Emotional disorders are very common in college: The health status of emerging young adults (age 18 to 26) is a major concern facing our nation. These “new adolescents”:
face greater behavioral and non-behavioral health risks than either adolescents aged 12-17 or young adults aged 26-34. Overall, emerging young adults have the highest rates of motor vehicle injury and death, homicide, mental health problems, sexually transmitted infections and substance abuse
compared to those two age groups, emerging young adults often have the lowest perception of risk and
this age group has the least access to care and has the highest uninsured rate in the United States (from: usc.edu)
Although most parents feel that they are able to identify signs of depression in their college-age children, they actually have deficits in knowledge when asked to identify symptoms of depression without prompting. “Only 3.4% of parents identified suicidal thoughts as a sign of depression and only 15% of parents were able to name more than one or two signs” (JED foundation, 2008). Parents were least comfortable discussing mental health, especially suicidal thoughts and other health topics.
SOVA and wiseSOVA aim to increase knowledge, improve parent-adolescent communication around mental health, and connect families with available resources, including the JED foundation to promote healthy transitions!
At SOVA we want to reduce the stigma that adolescents facing mental illness encounter in order to receive treatment they need. Can you imagine what it must be like for an adolescent to see their friends dressed up as “Gone Mental”, for example? Adolescents need to see positive examples of experiences and treatment with mental illness and the earlier they seek treatment the better their outcomes are likely to be. Attitudes and stigma saying that these kind of costumes are acceptable are what may prevent some teens from getting needed treatment.

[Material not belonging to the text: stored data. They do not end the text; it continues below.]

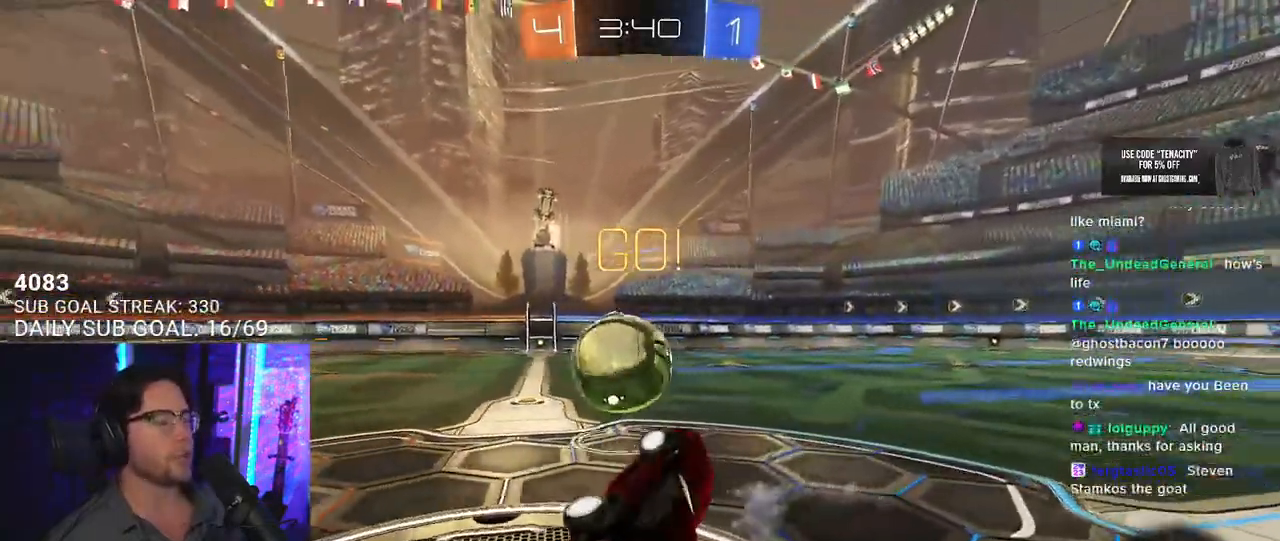
{"dt_ms": 500, "buttons": ["R2"], "left_stick": "left", "right_stick": "center", "button_events": [[100, "L2", "up"]]}
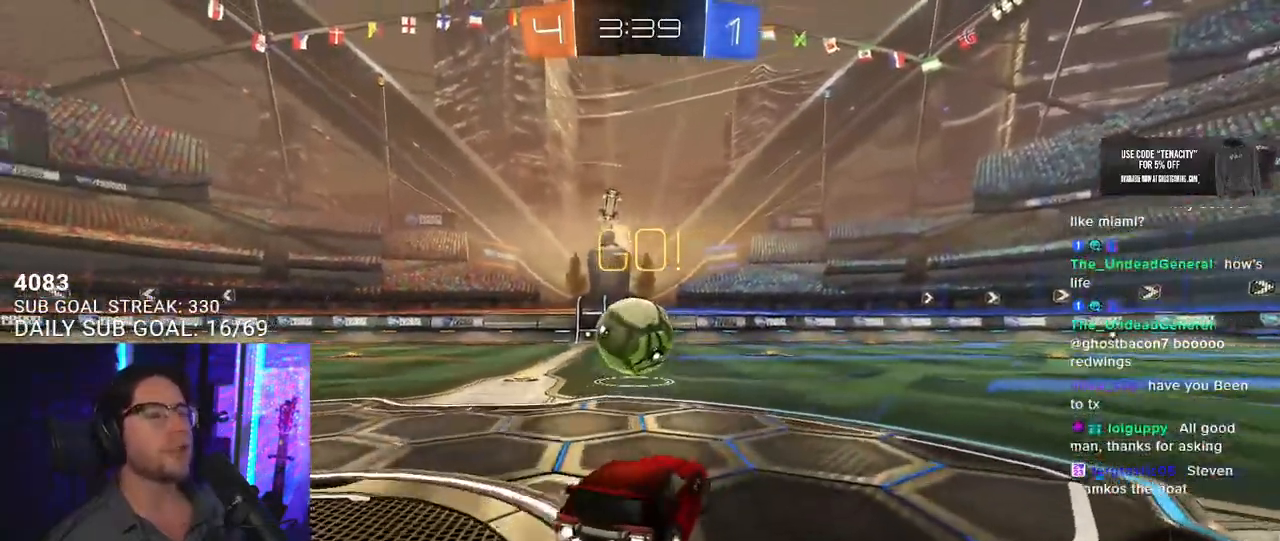
{"dt_ms": 500, "buttons": ["R2"], "left_stick": "left", "right_stick": "center", "button_events": []}
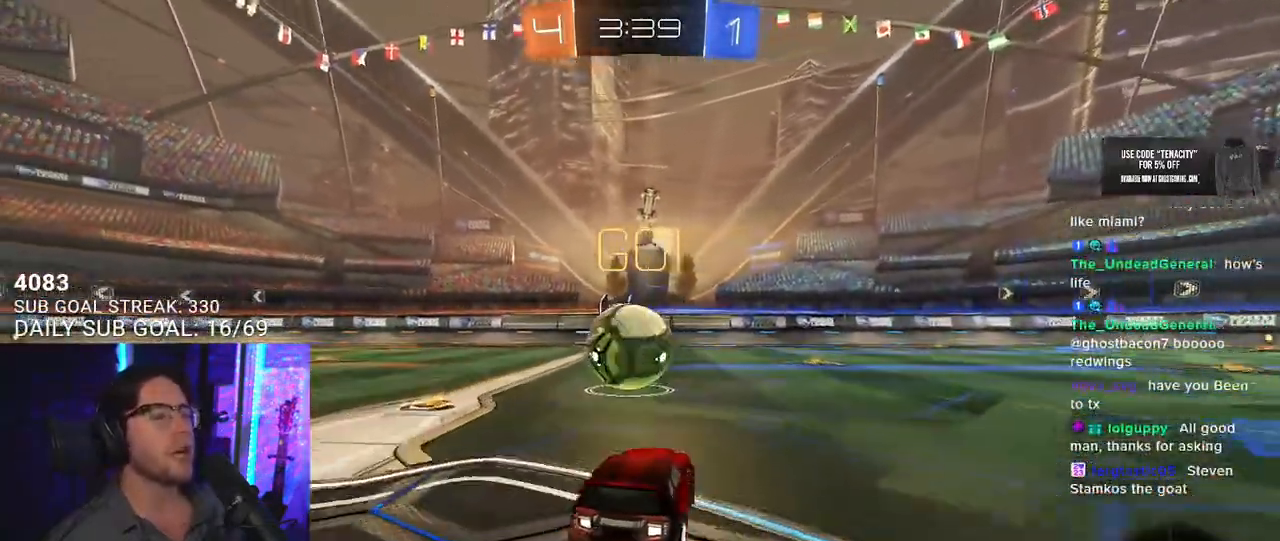
{"dt_ms": 500, "buttons": [], "left_stick": "right", "right_stick": "center", "button_events": [[467, "R2", "up"]]}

I found this guardian article to provide some truthful insight into this frustrating issue. How do they suggest you create a accurate mental illness costume for Halloween?:
To dress like someone with serious depression, just wear your normal clothes. But you should take several hours to put them on due to a chronic low mood and almost complete lack of motivation. It may be hard to replicate this sensation if you don’t actually have depression, so try wearing a rucksack filled with anvils and bowling balls to get a sense of the effort required to do the most basic task.
To dress like someone with serious anxiety, just wear your normal clothes. But you should be fearful of how people will react to your clothes, for no discernible reason.You should be constantly afraid and on edge, for no discernible reason. Occasionally, you should be so overwhelmed by inexplicable fear that it becomes incapacitating. You may try to offset this unreasonable fear by feeling compelled to perform constant repetitive actions which feel as though they help despite there being no real logical justification for this. You shouldn’t stop thinking about them though.
Most importantly the article concludes:
You may think that the “costumes” described here don’t sound at all enjoyable, making it seem like serious mental illness is no fun at all.
Yes. Funny how that works.
If possible, please speak up this Halloween season if you see anyone wearing an offensive costume.